We’re supposed to ignore a mountain of DNA and electronic evidence? Admissions that he changed clothes post-murder like a clumsy criminal in a sitcom. Bullet casings lovingly etched with anti-fascist memes and charming little taunts like “Hey, fascist, catch!”—straight out of the toxic online sludge this kid had been stewing in for months.
Yet here comes the Daily Mail, treating the defense’s desperate courtroom theater as if it magically vaporizes every other piece of proof. The ATF couldn’t get a pristine match because high-velocity .30-06 rounds tend to turn into mangled chunks of metal after ripping through a human body and other objects. That’s not “exculpatory,” you hacks—it’s basic physics. Bullets deform. Shocker, right?
The media ecosystem is already salivating over their potential OJ sequel, quietly thrilled that another loud conservative voice got permanently silenced while pretending to clutch pearls over “due process.” The rest of us aren’t obligated to play along with the sob story that this wasn’t premeditated murder but some brave stand against “hatred.”
Let’s talk about the shooter himself, shall we? Tyler Robinson isn’t some deep-thinking revolutionary who simply “had enough.” He’s a sad, terminally online ideologue who spent his formative years marinating in meme culture so potent it apparently convinced him carving edgy jokes into live ammunition was peak activism.
His childhood sounds like a masterclass in producing exactly this kind of unremarkable failure: the kind of kid who couldn’t hack normal life so he retreated into radical posturing and, reportedly, a romantic entanglement with his roommate—a trans “boy/girlfriend” dynamic that his own mother described as part of his sudden leftward lurch into pro-trans-rights fervor.

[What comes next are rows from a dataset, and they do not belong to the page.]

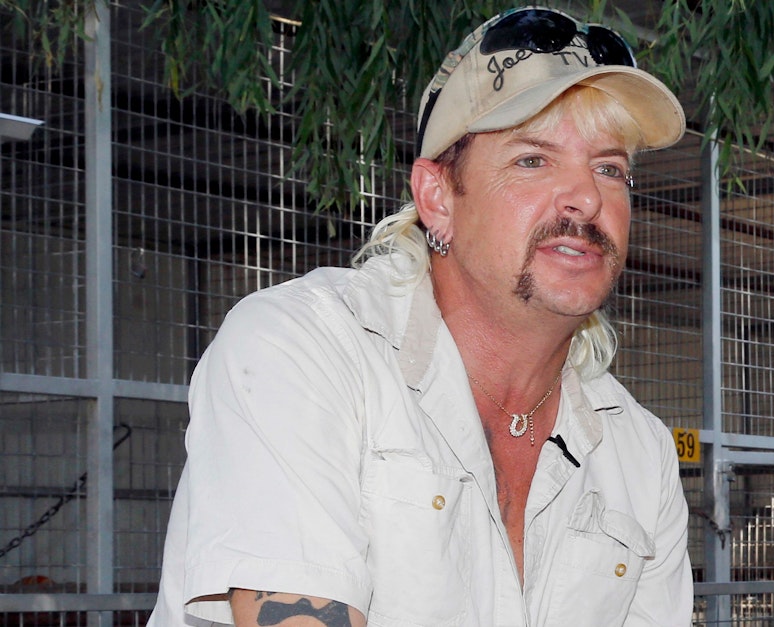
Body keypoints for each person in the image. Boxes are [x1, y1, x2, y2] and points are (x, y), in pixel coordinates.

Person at [148, 7, 691, 626]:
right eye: (533, 160)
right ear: (437, 197)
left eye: (609, 168)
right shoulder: (302, 348)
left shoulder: (639, 452)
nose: (587, 197)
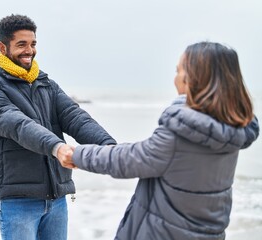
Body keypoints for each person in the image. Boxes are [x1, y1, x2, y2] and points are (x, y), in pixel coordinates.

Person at [59, 42, 260, 239]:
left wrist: (77, 154)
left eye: (178, 71)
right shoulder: (230, 126)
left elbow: (129, 160)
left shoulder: (183, 131)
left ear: (194, 78)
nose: (175, 79)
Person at [0, 14, 116, 240]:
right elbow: (17, 124)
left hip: (57, 201)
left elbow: (75, 117)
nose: (29, 50)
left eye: (33, 44)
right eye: (21, 44)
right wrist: (57, 147)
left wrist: (110, 147)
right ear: (3, 47)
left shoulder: (46, 84)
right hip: (18, 203)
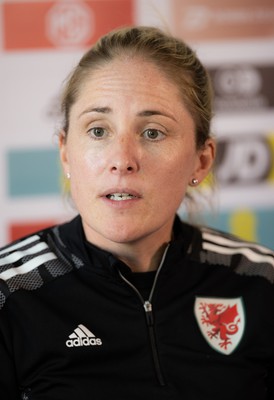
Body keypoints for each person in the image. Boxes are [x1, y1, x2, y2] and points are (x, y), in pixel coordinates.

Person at [0, 26, 273, 400]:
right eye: (98, 131)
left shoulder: (261, 281)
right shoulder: (9, 293)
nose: (122, 160)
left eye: (153, 133)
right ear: (65, 152)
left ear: (202, 159)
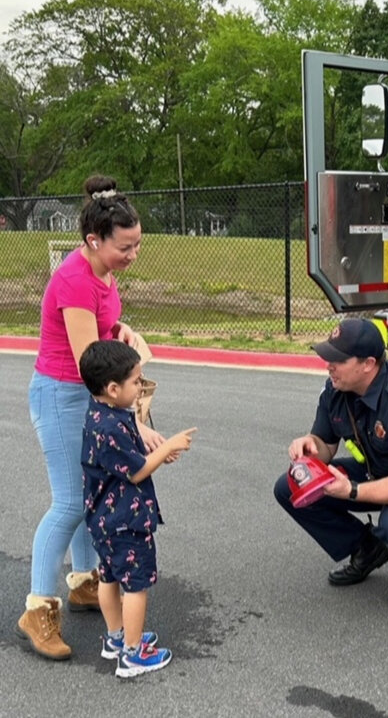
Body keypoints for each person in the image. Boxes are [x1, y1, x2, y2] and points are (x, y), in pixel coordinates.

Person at [16, 175, 165, 661]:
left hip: (85, 393)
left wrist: (117, 328)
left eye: (138, 244)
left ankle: (85, 580)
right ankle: (38, 609)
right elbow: (89, 366)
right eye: (126, 247)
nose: (133, 254)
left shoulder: (103, 271)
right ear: (93, 241)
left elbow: (101, 337)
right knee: (69, 502)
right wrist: (136, 421)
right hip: (63, 393)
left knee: (91, 492)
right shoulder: (75, 280)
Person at [274, 318, 388, 608]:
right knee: (290, 486)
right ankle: (366, 548)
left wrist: (352, 490)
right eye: (327, 357)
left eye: (337, 359)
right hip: (376, 470)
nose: (328, 365)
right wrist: (310, 447)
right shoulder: (336, 389)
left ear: (368, 364)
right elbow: (325, 446)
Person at [78, 340, 196, 678]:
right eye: (136, 381)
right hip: (125, 521)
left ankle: (116, 637)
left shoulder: (102, 412)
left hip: (103, 519)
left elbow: (133, 457)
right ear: (113, 388)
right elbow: (137, 470)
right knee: (136, 585)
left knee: (110, 575)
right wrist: (168, 446)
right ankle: (132, 654)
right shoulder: (111, 426)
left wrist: (158, 452)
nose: (141, 386)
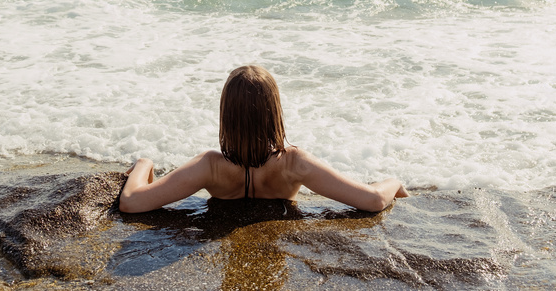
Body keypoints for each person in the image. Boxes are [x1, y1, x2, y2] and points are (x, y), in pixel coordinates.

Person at [119, 64, 409, 213]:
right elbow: (372, 201)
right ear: (273, 111)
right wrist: (393, 182)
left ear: (226, 114)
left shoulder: (210, 166)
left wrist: (144, 164)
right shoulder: (294, 163)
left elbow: (131, 202)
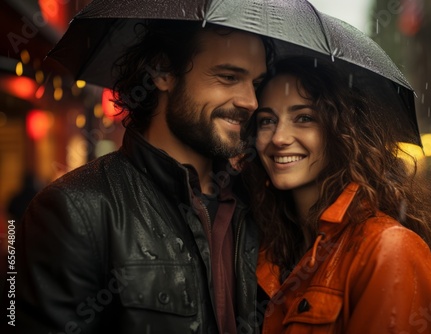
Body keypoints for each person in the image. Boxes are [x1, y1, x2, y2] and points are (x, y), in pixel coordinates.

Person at [15, 20, 271, 334]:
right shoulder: (76, 209)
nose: (251, 101)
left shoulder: (260, 205)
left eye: (256, 83)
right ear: (163, 71)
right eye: (229, 77)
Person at [240, 56, 431, 333]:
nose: (279, 138)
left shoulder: (388, 249)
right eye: (267, 120)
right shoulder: (264, 240)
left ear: (341, 131)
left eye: (303, 118)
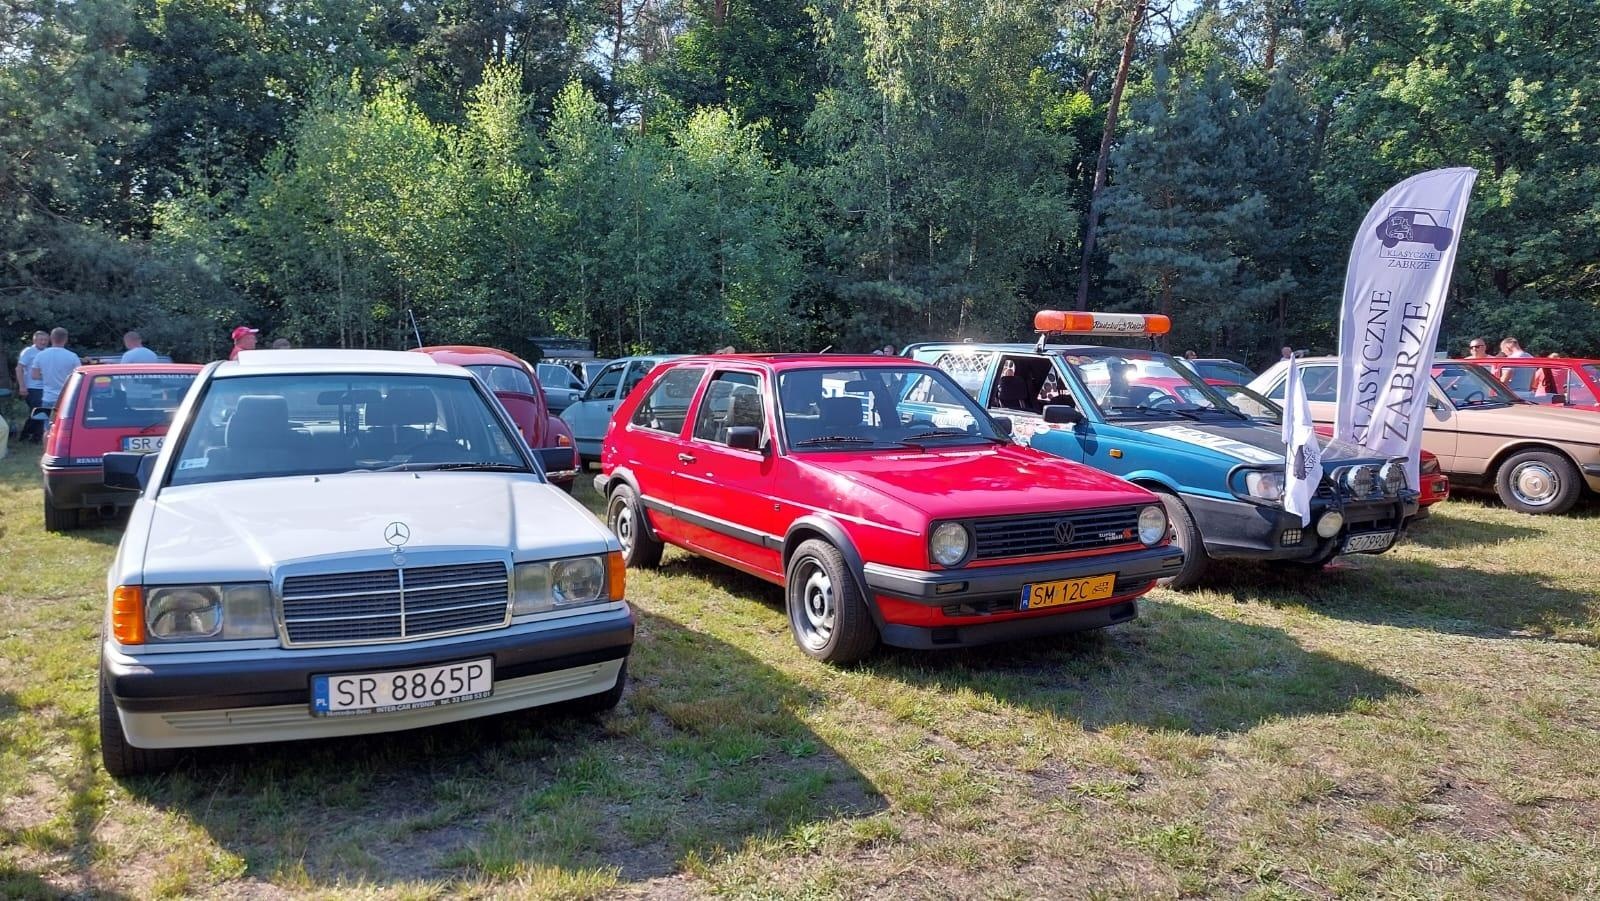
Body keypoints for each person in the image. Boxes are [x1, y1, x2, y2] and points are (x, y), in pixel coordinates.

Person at [31, 328, 81, 416]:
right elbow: (79, 378)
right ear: (66, 339)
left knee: (48, 423)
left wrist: (47, 376)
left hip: (48, 397)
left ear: (51, 338)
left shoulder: (40, 355)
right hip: (68, 397)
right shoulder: (73, 356)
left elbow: (35, 376)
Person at [17, 330, 48, 442]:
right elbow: (19, 369)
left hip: (45, 387)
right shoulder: (28, 352)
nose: (43, 342)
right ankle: (27, 436)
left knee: (41, 412)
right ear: (34, 340)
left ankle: (34, 437)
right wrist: (22, 386)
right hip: (32, 387)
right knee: (38, 411)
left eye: (45, 340)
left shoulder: (48, 352)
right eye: (41, 340)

How touching. Nothing says “well-adjusted young man” like turning personal identity confusion and internet brain-rot into a sniper rifle and a body count.
No perfect ballistic match on a shredded slug? Case closed, apparently – at least according to Robinson’s defense team of public relations folks. Except DNA doesn’t lie, texts don’t lie, and a father turning in his own son doesn’t lie.
What does lie is the defense’s transparent bid to delay everything another six months while they “review” 20,000 files, all while hoping the public forgets the avalanche of guilt and the media keeps the conspiracy circus alive.
Robinson earned the death penalty the moment he pulled that trigger. He deserves a fair trial, a swift conviction, and then the full, miserable weight of justice—for as long as the state sees fit to let him breathe. Let every other keyboard warrior radical watch and learn: turning memes and grudges into real-world murder comes with a price tag. No amount of sniveling defense motions or media sleight-of-hand changes that.